Optionally you can set the Batrium to start cooling fan when bypassing.
 
I would set the charger to stop at 4.0V. I would set batrium to bypass at 4.05 or equal. I would set critical off at 4.2V.
Autolevel is good to have but it will not often be triggered depending on settings.

Making sure batrium starts bypass att 4.05 ensures you have headroom towards before it goes critical high.
 
In my experience, fan cooling of your mons is vital... Don't skip over this part. A Mon can very quickly end up going into thermal shutdown and you can easily get a runaway cell if you are trying to hold back a high cell whilst waiting for the rest of your pack to come up.
 
I dont have any extra cooling and its not needed if you dimension the values correctly and make sure you can feedback the charger.

Example I have almost 200 mons in total... 200 fans? :)
 
daromer said:
I dont have any extra cooling and its not needed if you dimension the values correctly and make sure you can feedback the charger.

Example I have almost 200 mons in total... 200 fans? :)
Yep, but most people seem to be forgetting the 'feedback the charger' part...

AFAIK it's schneider, victron,eltek or brusa that are supported as a 'remote' option for charger control. No built in support for PIP solar MPPT or Inverter/Charger...

Correct me if I'm wrong there Daniel.

My testing indicates that I need mon cooling in my setup at the moment... I had dropped my charge current right down to single digits and still wasn't able to keep a fresh cell in line whilst bringing the rest of the pack up... even with cooling and 1.94a of bypass.
 
I set my Bypass Temp Limit field to 55C and it definitely lowers the temp - you can see the affect on the main screen. I presume you can lower it further if your balancing needs are gentle and extend the life of the longmons. For me, I've only had to balance 6 days so far this year (when adding a new battery to the bank) so its not a large issue yet.
 
OffGridInTheCity said:
I set my Bypass Temp Limit field to 55C and it definitely lowers the temp - you can see the affect on the main screen. I presume you can lower it further if your balancing needs are gentle and extend the life of the longmons. For me, I've only had to balance 6 days so far this year (when adding a new battery to the bank) so its not a large issue yet.
I've just had to swap in a new (used) cell... I'm having a hard time holding it down whilst I bring the rest of the pack up so I'm charging to a lower absorption setpoint presently with a view to slowly increasing that over the coming days to try and get the pack up evenly. No idea if that will work or not...

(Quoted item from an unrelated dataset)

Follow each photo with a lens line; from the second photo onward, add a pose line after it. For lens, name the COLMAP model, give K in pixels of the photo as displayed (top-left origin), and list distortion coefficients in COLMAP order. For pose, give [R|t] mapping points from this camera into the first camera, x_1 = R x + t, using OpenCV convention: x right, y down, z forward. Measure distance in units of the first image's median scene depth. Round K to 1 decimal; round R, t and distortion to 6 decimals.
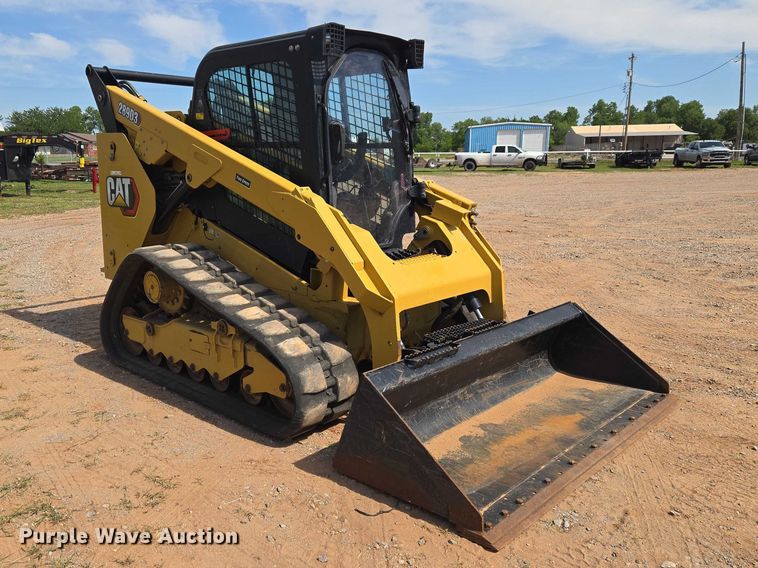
lens RADIAL K [[644.8, 0, 324.1], [0, 644.8, 265.3], [0, 0, 1]] dist [0.114551, -0.143024]
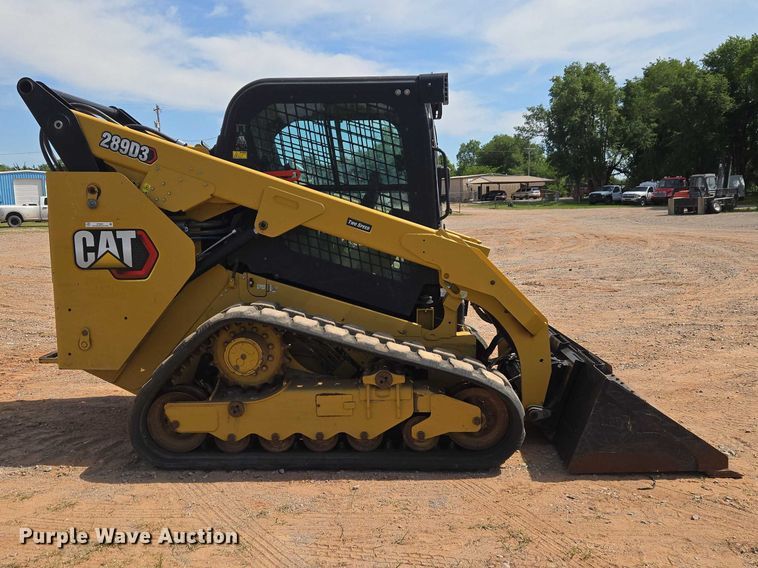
lens RADIAL K [[707.5, 0, 377.3], [0, 707.5, 297.0], [0, 0, 1]] dist [0.134613, -0.217320]
pose [[0.737248, -0.095664, 0.668815, -0.775934], [0.125248, 0.992118, 0.003845, -0.025602], [-0.663912, 0.080933, 0.743419, 0.210211]]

I can get the pack up to around 3.41/cell with the new cell hovering around 3.45 - I try and push it any higher and the new cell starts heading right up the knee and I can't keep it down.
 
I leave it to go up to its max heat. No problem with Them so far.

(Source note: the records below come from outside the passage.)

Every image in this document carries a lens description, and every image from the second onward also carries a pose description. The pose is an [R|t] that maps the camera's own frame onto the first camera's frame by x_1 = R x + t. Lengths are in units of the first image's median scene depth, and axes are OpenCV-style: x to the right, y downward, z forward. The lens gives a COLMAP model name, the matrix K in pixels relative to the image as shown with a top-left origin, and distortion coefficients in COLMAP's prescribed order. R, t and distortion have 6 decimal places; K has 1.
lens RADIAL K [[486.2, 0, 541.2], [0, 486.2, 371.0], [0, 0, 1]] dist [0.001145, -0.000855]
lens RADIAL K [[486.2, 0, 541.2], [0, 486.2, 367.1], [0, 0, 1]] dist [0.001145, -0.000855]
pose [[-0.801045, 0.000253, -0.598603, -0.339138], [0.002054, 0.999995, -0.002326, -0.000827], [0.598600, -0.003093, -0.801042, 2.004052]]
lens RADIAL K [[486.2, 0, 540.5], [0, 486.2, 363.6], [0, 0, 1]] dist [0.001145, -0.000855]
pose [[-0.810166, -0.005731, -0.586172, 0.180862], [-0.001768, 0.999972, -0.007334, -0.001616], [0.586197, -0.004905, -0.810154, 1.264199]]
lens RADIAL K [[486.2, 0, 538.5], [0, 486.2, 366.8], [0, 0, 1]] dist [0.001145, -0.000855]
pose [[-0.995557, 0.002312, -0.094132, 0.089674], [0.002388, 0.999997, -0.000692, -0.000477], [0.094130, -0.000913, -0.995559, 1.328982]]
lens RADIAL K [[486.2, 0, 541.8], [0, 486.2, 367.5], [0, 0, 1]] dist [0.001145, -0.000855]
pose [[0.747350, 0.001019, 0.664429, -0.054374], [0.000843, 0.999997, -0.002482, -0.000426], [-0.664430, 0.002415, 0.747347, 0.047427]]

But i also dont let the Charger Charge to high and the elevatef voltage is not a problem. My max voltage is set 4v so i have 0.2v of extras. IF it goes above batrium shutd down the Charger. This without feedback. You Will need to have Them decently balanced from start but then just run it.

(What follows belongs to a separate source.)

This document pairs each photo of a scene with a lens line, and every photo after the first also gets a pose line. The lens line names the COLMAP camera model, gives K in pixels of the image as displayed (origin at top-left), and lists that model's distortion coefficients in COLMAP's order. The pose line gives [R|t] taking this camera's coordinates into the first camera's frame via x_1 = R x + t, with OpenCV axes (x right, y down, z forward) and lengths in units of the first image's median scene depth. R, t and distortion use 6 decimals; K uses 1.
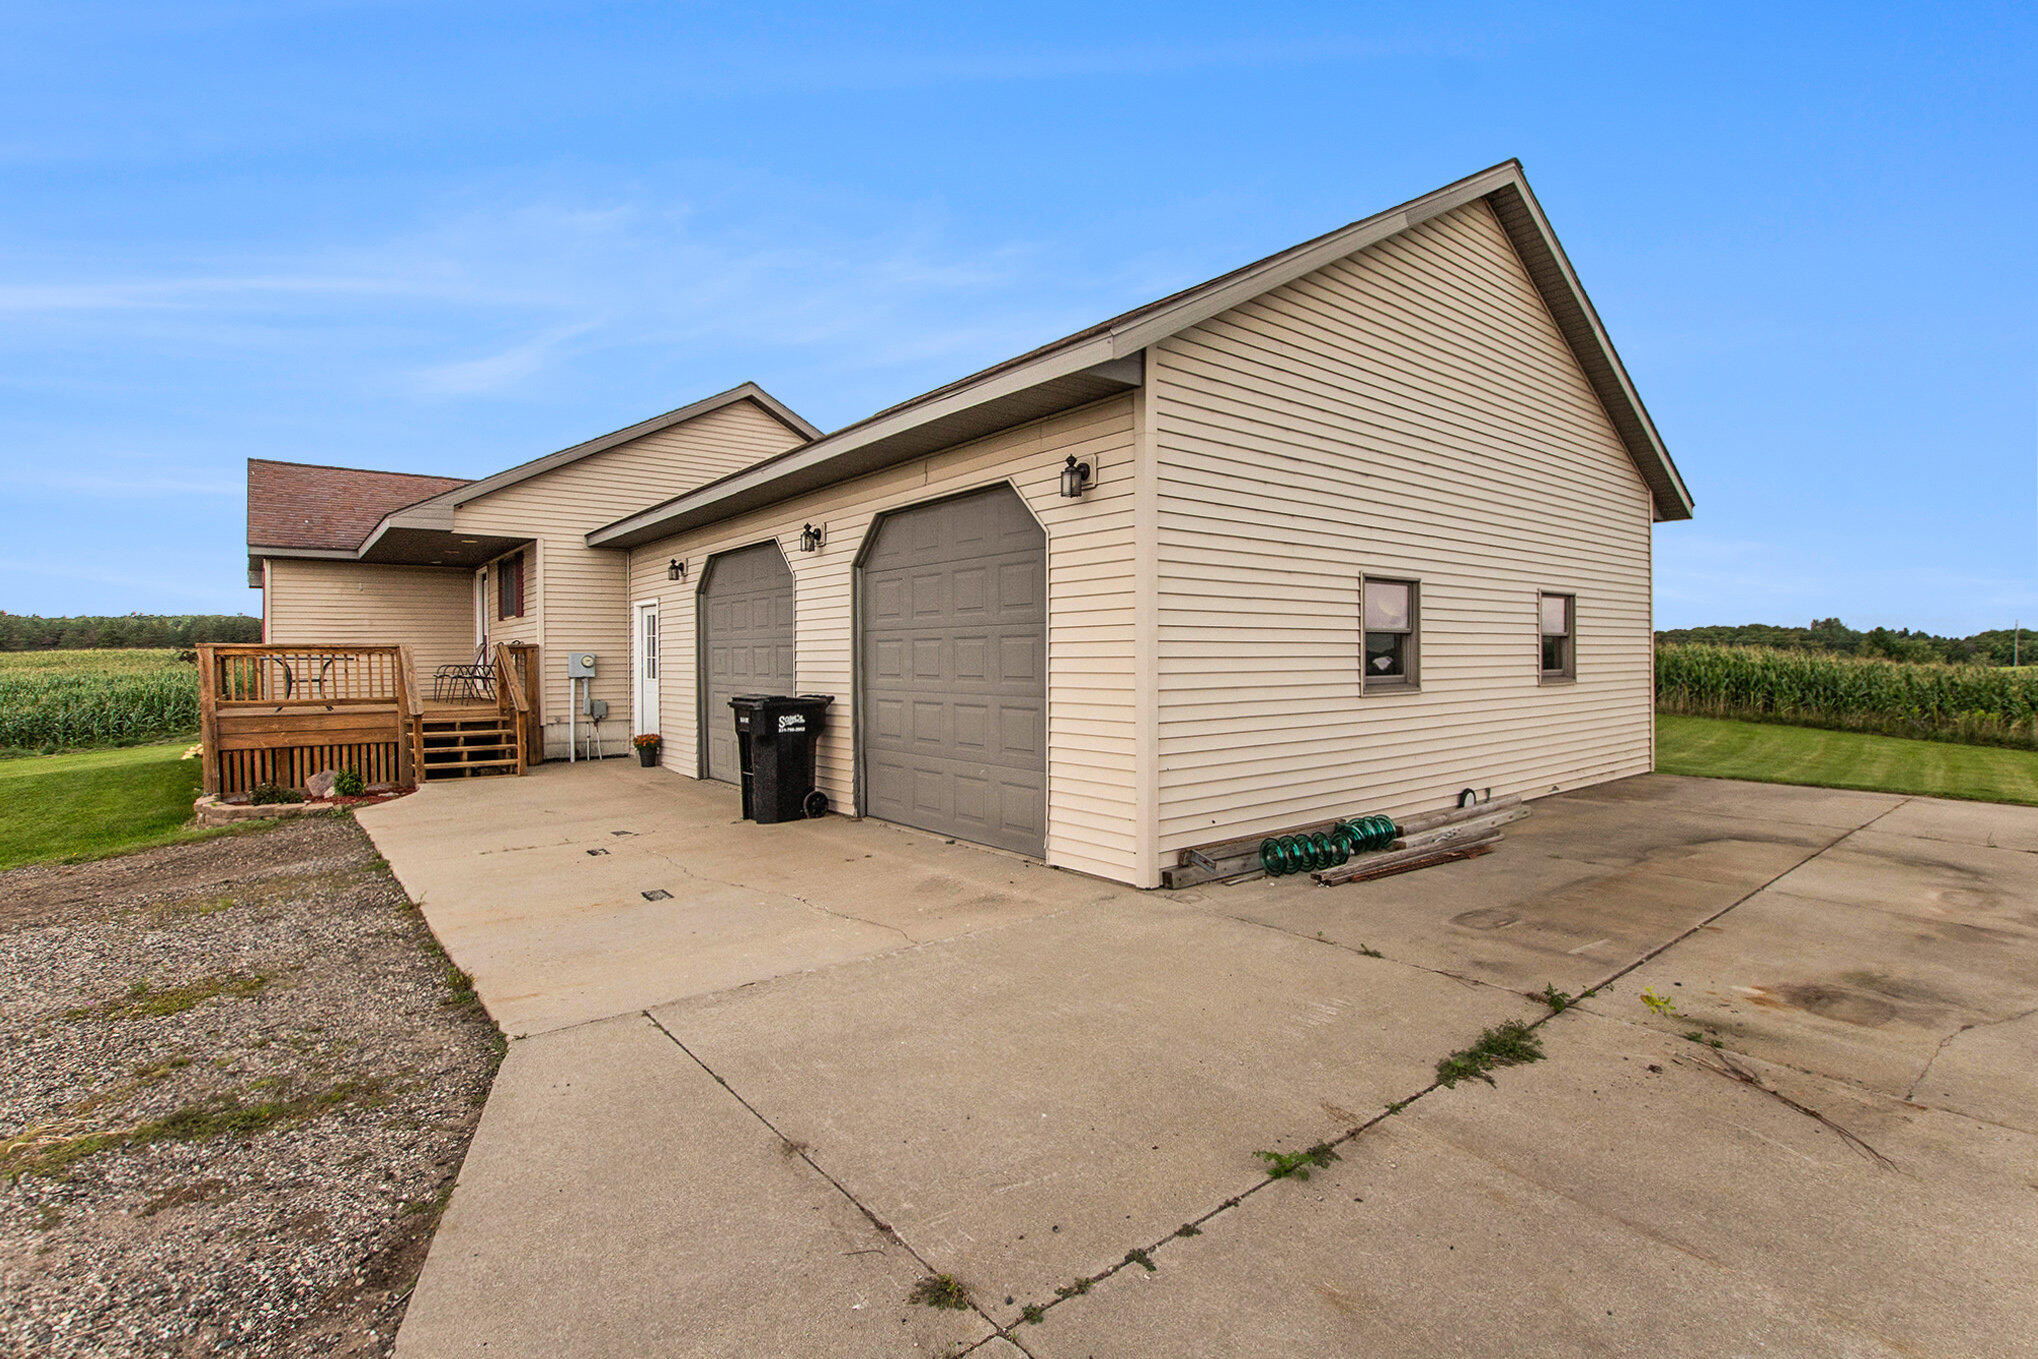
lens RADIAL K [[942.5, 0, 1022.1], [0, 942.5, 674.8], [0, 0, 1]] dist [-0.035883, -0.000394]
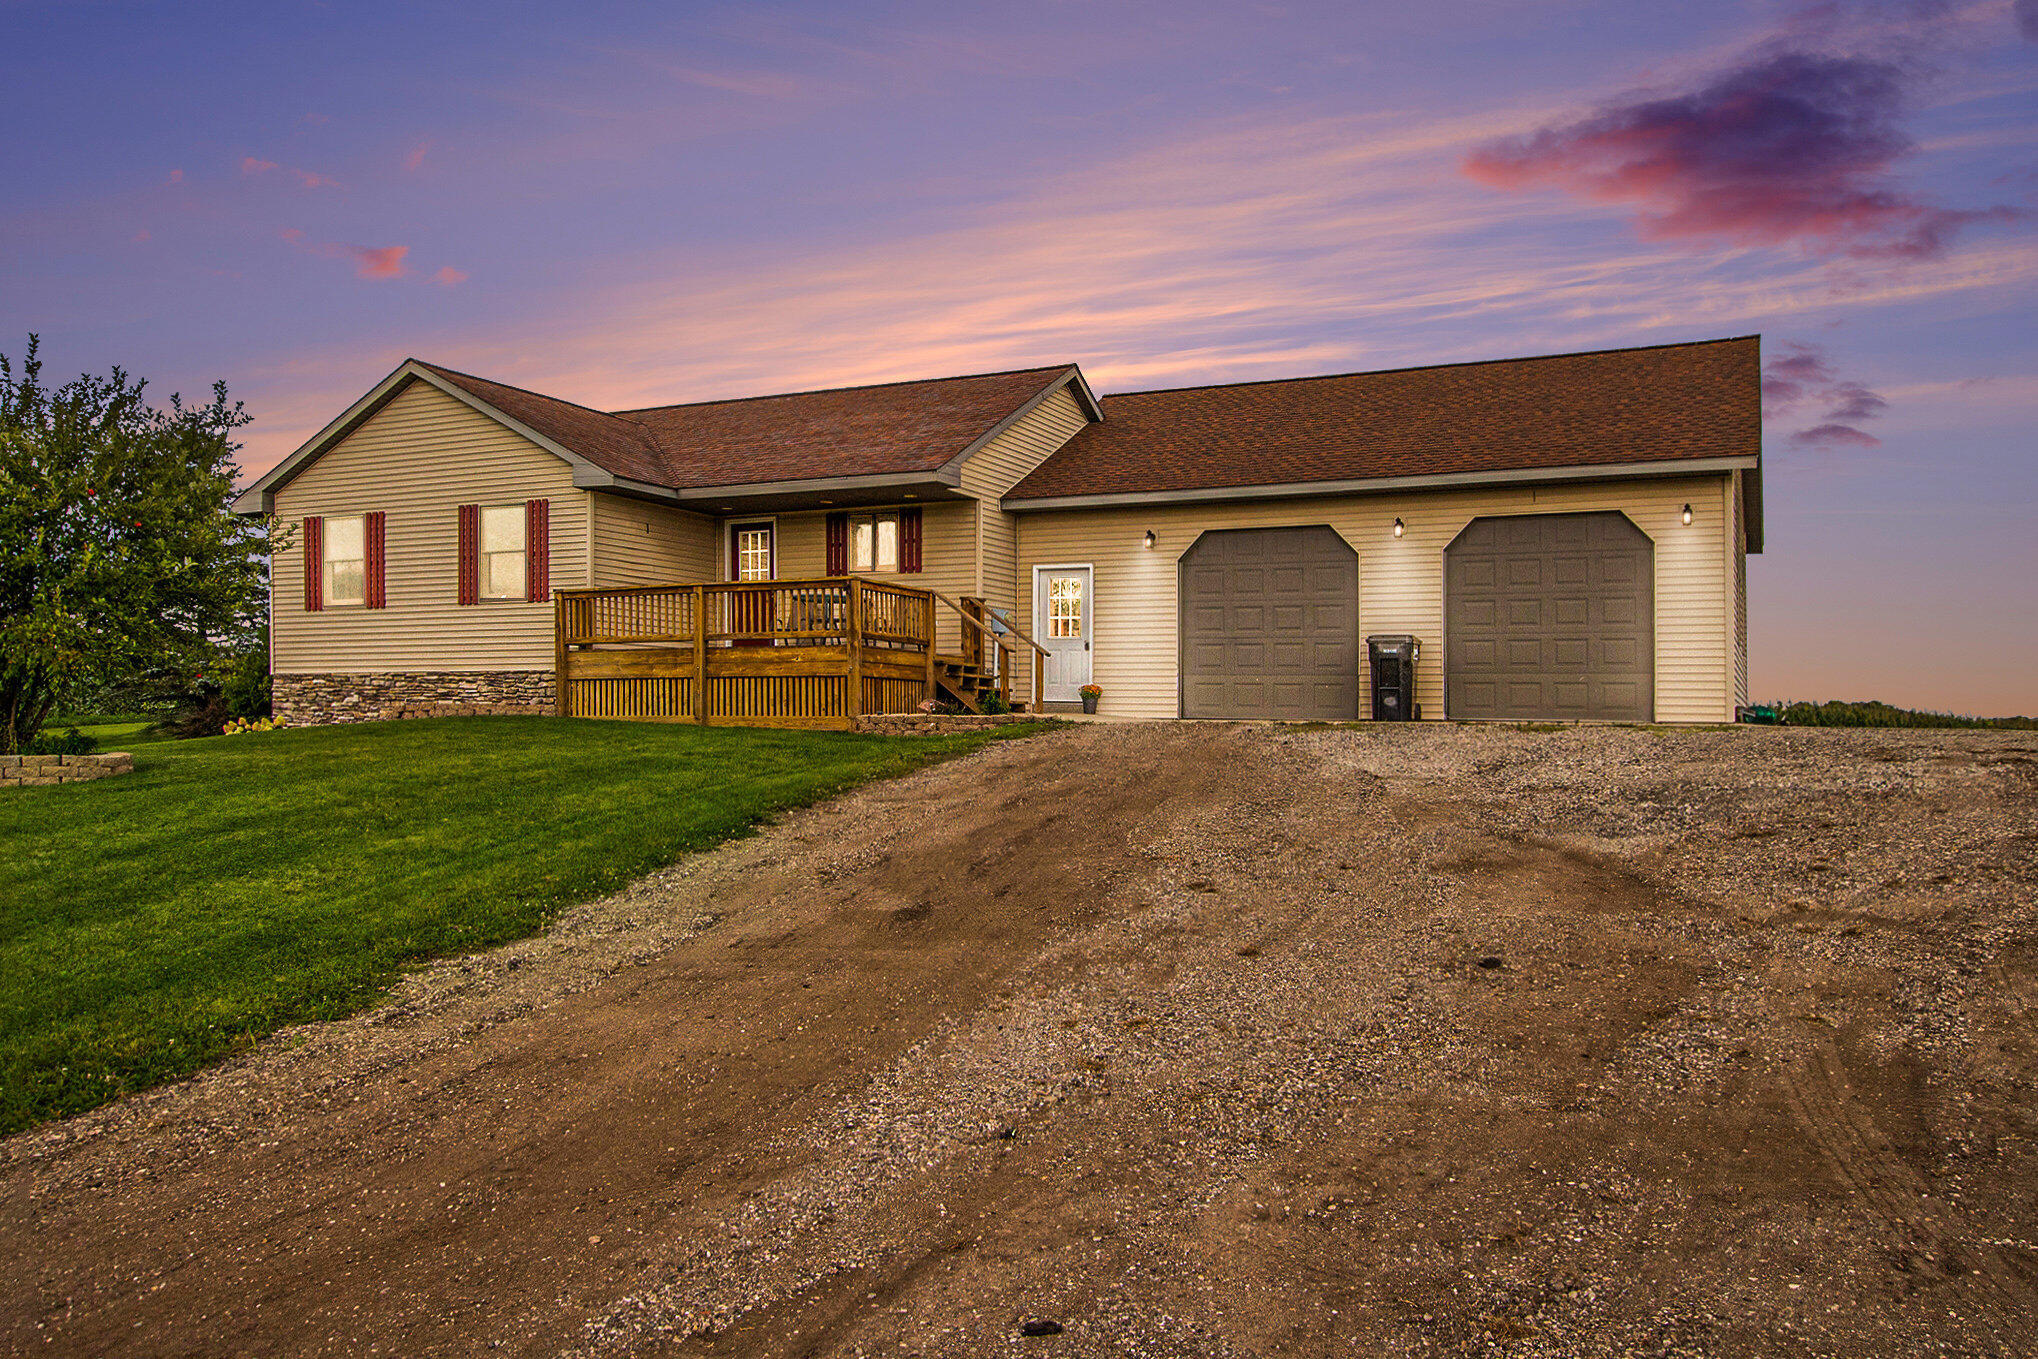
lens RADIAL K [[1548.2, 0, 1019.0], [0, 1548.2, 680.2], [0, 0, 1]] dist [0.010158, 0.001238]
pose [[0.907917, 0.033297, 0.417825, -1.846135], [-0.015040, 0.998786, -0.046913, 0.217457], [-0.418880, 0.036309, 0.907316, -0.945600]]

Hugf it Will work just fine... I have done it many Times. It can take a week or so depending on size but in the end they are in balance again. If one cells get way higher add a 12v 100w car bulb in parallel doing initial balance and it Will Go faster
 
daromer said:
. If one cells get way higher add a 12v 100w car bulb in parallel doing initial balance and it Will Go faster
I use my OPUS(s) to raise and lower individual packs. Simply put a nickel strip across all 4 connectors with taped off cells to hold it, then hook the + and - to the pack and wa-la, you have a 4000mah charge/discharger (4a * 3.7v ~ 15watts per OPUS). Not as fast as 100wcar bulb but you monitor the voltage on the OPUS to get the pack to match the other packs and you can charge if it goes too low. This has helped me put a new 14s battery online in paralllel with the overall battery bank - and then, when things are close go to Auto Level balancing to tidy things up.
 
I'm expecting a full day of sunshine tomorrow and I expect we'll be starting the day around 55%SOC, I will try out a car bulb to keep the new cell in check
 
The car bulb approach is very simple. yes you need to look over it a bit but if you do your math you know if you should have it there for an hour or 20.